David Mersky, a senior lecturer in Jewish philanthropy at Brandeis University’s Hornstein Program in Jewish Communal Service, said the general decline in ranking for Jewish groups results from the relatively weak campaigns of Jewish federations.
Federation campaigns, in which donors contribute to a general pool, “have not kept pace with the rate of increase of other philanthropies,” said Mersky.
Federation annual campaigns increased 4 percent on average in 1999. But more than half of total federation giving was not to the annual campaign, but to endowments.
Mersky said endowments and other campaigns that allow designated giving, in which donors can choose exactly where their money goes, do better — which may explain the success of PEF.
However, philanthropy experts caution against reading too much into fluctuations that occur from year to year.
“Fund raising, organization by organization, is very cyclical,” said Mersky. He pointed out that a major campaign one year may be followed by a drop the following year, and that in any given year, a one-time major gift like a bequest can “make all the difference in the world” and “rocket you forward.”
The rankings — in which 12 federations and communal funds appear, compared to 15 last year — are also consistent with trends away from federation giving and toward more specialized causes, like specific institutions and “friends of” Israeli organizations.
Ironically, one of the Jewish groups enjoying the most dramatic increase in ranking is one that does not do any fund raising at all.
“We never asked anybody for a dime. We have no fund-raising dinners. It’s just word of mouth,” said B. Harrison Frankel, president of PEF Israel Endowment Funds. It ranked 279 this year, up from 351 last year.
The organization channels funds to more than 1,000 non-political organizations in Israel — ranging from the Magen David Adom relief agency to the Israel Women’s Network — and raised $38.5 million in 1999, up from $12 million in 1991. Run almost entirely by volunteers, PEF allows donors to earmark their contributions.
After the UJC, the New York, Chicago and Detroit federations were the largest Jewish organizations on the list. With revenues of $156.9 million, New York’s federation ranked 53 (down from 44 last year) and its Jewish Communal Fund – – which allows donors to create their own charitable foundations — ranked 61.
With $66.9 million, Hadassah: The Women’s Zionist Organization of America was the largest non-federation Jewish organization appearing on the list. It ranked 170, down from last year’s 133.
Six Jewish universities — including three American “friends of” Israeli institutions — also made the list.

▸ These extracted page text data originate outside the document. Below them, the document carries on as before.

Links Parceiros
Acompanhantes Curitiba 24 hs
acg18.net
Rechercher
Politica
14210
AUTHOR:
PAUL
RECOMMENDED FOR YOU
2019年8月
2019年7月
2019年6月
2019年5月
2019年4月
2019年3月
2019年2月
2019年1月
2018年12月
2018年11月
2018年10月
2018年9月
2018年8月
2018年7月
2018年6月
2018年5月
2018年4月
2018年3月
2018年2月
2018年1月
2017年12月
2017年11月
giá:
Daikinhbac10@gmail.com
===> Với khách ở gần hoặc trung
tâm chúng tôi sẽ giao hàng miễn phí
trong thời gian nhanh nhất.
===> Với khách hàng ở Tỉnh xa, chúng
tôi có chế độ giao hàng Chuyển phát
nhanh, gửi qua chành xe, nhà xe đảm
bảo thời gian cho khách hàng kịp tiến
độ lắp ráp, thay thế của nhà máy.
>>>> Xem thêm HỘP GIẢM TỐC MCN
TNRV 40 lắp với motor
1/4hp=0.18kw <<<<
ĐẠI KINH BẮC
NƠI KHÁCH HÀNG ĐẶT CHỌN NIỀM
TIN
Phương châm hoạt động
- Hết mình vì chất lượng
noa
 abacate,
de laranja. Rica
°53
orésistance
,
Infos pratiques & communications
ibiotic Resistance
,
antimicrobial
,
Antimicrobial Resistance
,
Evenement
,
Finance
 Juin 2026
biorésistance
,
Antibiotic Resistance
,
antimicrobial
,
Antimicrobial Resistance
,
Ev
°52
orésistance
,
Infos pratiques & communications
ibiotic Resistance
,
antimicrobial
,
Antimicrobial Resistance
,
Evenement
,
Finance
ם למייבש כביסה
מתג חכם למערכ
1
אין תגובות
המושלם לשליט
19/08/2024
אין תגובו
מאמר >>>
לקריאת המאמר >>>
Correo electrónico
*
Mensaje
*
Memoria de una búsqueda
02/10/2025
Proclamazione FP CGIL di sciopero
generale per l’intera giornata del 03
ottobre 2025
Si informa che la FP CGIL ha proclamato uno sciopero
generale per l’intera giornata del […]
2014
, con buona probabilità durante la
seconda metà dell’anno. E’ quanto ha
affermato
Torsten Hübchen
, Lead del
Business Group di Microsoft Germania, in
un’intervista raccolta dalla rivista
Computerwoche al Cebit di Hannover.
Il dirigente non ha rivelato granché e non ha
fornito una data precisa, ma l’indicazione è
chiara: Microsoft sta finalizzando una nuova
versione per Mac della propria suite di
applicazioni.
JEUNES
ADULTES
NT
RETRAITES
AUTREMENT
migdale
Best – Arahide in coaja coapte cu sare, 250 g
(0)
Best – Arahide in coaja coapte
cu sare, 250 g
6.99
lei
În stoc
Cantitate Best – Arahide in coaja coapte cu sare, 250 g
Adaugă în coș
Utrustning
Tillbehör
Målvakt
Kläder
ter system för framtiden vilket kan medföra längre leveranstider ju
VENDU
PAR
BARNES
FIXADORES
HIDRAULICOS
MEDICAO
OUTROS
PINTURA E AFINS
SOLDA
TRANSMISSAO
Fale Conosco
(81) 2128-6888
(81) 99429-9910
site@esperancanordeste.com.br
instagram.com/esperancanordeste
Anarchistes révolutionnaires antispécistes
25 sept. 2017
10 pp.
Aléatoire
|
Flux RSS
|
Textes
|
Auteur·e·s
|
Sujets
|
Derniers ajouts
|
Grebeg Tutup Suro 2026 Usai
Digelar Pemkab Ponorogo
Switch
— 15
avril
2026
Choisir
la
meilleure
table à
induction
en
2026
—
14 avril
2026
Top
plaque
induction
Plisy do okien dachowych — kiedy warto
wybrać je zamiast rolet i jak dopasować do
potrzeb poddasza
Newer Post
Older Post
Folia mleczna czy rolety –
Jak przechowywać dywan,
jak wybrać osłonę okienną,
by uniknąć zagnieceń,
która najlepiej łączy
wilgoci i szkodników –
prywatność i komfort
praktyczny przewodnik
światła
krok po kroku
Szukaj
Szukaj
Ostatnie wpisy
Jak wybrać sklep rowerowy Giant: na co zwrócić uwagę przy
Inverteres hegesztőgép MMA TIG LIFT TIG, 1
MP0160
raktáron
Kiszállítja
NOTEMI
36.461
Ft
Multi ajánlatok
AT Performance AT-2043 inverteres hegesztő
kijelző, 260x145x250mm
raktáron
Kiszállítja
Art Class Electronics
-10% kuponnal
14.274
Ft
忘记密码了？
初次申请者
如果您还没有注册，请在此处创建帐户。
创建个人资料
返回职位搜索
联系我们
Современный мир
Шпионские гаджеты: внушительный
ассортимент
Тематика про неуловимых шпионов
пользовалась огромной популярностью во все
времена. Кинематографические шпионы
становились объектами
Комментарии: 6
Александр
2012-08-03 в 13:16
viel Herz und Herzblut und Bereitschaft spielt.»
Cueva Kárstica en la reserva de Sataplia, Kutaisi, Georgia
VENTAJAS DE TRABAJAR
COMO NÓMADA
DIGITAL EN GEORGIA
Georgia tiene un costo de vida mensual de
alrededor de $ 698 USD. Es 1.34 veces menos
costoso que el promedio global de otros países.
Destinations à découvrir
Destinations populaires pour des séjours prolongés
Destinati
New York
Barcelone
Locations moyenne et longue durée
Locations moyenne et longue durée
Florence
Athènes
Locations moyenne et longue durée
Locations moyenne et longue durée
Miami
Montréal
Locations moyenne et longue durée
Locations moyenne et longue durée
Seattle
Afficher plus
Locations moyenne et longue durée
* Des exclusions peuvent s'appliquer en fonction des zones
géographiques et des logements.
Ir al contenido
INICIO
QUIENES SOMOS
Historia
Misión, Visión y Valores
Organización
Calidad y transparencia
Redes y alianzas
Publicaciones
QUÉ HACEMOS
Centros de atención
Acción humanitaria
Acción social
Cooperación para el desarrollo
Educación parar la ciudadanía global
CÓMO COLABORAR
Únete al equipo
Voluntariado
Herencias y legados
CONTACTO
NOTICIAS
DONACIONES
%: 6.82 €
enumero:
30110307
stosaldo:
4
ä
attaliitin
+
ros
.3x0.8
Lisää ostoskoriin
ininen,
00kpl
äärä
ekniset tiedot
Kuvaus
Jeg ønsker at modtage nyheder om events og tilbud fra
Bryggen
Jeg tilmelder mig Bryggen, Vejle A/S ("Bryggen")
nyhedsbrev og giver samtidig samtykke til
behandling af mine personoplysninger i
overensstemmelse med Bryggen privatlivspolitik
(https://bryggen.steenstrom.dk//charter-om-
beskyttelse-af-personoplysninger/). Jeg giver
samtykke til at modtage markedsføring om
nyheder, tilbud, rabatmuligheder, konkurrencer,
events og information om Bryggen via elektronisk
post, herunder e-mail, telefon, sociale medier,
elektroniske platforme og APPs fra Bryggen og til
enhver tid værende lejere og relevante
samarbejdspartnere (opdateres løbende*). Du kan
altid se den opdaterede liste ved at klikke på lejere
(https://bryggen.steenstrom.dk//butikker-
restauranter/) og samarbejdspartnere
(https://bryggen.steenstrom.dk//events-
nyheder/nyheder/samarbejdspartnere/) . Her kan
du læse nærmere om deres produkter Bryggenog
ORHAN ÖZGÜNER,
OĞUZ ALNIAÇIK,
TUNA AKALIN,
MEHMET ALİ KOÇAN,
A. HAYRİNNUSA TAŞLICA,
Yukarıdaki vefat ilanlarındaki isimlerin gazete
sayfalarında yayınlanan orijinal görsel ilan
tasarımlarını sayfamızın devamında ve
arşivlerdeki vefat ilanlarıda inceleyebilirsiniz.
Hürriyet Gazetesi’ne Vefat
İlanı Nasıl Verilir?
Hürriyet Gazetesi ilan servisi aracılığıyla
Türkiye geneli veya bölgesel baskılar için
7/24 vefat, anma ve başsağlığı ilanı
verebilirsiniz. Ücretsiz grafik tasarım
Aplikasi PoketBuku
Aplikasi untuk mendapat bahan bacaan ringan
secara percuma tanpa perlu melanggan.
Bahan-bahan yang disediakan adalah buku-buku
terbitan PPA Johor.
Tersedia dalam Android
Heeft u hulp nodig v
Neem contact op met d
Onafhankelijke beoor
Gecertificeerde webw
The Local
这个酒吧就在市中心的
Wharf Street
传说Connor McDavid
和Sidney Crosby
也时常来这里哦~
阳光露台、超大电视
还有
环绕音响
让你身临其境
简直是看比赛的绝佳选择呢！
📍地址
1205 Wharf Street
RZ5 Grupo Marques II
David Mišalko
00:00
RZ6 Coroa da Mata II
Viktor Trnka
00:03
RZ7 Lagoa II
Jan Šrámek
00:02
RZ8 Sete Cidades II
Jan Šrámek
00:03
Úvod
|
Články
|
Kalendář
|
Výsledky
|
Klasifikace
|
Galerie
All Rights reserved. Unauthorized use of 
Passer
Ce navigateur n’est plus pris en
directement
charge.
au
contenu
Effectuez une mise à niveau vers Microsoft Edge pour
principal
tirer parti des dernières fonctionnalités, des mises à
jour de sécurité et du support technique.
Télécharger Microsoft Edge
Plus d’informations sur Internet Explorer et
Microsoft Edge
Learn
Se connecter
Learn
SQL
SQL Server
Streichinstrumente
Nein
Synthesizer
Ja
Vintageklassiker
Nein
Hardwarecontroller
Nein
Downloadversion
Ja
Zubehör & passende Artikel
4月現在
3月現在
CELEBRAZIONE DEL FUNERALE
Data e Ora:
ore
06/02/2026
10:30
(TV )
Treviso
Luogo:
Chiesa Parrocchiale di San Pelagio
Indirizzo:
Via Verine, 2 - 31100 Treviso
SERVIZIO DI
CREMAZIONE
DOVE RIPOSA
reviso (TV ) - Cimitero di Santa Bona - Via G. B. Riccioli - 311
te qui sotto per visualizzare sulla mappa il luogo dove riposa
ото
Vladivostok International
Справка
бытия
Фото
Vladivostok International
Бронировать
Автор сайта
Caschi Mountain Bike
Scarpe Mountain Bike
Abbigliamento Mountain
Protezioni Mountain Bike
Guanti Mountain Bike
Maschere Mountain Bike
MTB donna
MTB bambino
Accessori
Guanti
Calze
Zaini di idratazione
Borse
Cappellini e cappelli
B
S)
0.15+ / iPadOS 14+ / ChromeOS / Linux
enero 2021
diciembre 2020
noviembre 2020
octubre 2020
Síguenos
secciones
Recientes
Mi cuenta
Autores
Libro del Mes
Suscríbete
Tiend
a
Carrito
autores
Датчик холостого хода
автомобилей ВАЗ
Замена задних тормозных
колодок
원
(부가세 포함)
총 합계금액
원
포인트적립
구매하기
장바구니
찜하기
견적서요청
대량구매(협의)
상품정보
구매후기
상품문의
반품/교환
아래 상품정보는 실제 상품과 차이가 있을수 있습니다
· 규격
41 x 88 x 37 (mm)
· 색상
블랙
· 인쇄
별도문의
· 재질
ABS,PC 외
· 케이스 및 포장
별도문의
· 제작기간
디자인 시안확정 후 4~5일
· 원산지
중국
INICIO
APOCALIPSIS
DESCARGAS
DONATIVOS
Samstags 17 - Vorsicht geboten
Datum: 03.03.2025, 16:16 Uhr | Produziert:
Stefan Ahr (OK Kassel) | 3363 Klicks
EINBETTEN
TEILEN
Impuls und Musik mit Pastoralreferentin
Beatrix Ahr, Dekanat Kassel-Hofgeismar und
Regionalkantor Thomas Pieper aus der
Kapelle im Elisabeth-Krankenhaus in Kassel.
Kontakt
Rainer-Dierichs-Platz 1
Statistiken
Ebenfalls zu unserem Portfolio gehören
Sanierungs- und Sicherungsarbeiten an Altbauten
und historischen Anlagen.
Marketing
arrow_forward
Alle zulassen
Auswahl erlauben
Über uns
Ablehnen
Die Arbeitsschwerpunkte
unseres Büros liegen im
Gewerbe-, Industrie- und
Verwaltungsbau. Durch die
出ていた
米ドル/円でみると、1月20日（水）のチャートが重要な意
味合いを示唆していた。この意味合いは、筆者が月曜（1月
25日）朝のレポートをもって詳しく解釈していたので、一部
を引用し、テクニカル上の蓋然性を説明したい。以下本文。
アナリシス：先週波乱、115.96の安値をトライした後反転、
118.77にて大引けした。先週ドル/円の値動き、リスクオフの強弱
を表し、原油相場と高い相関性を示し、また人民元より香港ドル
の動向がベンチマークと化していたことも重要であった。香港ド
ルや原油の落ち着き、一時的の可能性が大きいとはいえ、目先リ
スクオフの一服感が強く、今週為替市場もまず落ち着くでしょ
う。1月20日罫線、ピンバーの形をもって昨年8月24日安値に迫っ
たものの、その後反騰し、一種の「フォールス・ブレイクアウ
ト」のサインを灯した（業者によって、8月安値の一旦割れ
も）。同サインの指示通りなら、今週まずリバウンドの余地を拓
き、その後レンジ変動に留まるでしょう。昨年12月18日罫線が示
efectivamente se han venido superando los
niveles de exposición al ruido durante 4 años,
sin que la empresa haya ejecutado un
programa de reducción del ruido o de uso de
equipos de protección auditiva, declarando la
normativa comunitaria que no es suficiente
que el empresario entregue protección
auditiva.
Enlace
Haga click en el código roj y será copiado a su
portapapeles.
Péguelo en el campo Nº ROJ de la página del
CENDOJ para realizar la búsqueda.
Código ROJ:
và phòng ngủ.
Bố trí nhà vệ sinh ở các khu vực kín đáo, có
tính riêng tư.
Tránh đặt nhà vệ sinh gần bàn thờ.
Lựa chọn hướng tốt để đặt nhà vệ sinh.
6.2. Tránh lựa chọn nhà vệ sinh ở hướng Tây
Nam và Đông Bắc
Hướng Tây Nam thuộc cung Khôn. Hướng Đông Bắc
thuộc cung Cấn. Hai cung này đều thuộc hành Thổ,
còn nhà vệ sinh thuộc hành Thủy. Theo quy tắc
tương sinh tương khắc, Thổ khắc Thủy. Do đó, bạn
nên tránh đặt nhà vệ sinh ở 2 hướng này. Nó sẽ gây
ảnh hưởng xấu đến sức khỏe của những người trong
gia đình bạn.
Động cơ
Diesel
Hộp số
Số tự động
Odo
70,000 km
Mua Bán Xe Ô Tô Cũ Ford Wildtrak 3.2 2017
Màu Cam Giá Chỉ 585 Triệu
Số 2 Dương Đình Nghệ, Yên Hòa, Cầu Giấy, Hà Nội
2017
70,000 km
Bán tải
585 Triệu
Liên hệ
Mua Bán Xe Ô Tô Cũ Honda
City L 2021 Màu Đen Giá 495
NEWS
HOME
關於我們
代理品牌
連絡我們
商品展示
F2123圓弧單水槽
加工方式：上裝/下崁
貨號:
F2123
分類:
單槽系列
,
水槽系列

Following is the list of Jewish charities that made the Chronicle’s top 400, with their ranks noted in parentheses: United Jewish Communities (7); UJA- Federation of Greater New York (53); Jewish Communal Fund (61); Jewish Federation/Jewish United Fund of Metropolitan Chicago (110); United Jewish Foundation and Jewish Federation of Metropolitan Detroit (151); Hadassah: the Women’s Zionist Organization of America (170); Jewish Community Federation of San Francisco, the Peninsula, Marin and Sonoma Counties (175); Jewish Federation of Greater Philadelphia (188); The Associated: Jewish Community Federation of Baltimore (223); Jewish Federation of Greater Los Angeles (231).
Also: Combined Jewish Philanthropies of Greater Boston (248); Brandeis University (252); Jewish Community Federation of Cleveland (254); American Committee for the Weizmann Institute of Science (260); Yeshiva University (264); American Society for Technion-Israel Institute of Technology (273); Anti-Defamation League (277); PEF Israel Endowment Funds (279); National Jewish Medical and Research Center (292); American Friends of Hebrew University (322); Jewish Federation of South Palm Beach County (353); Jewish National Fund (358); American Jewish Committee (359); United States Holocaust Memorial Museum (376); and Greater Miami Jewish Federation (394).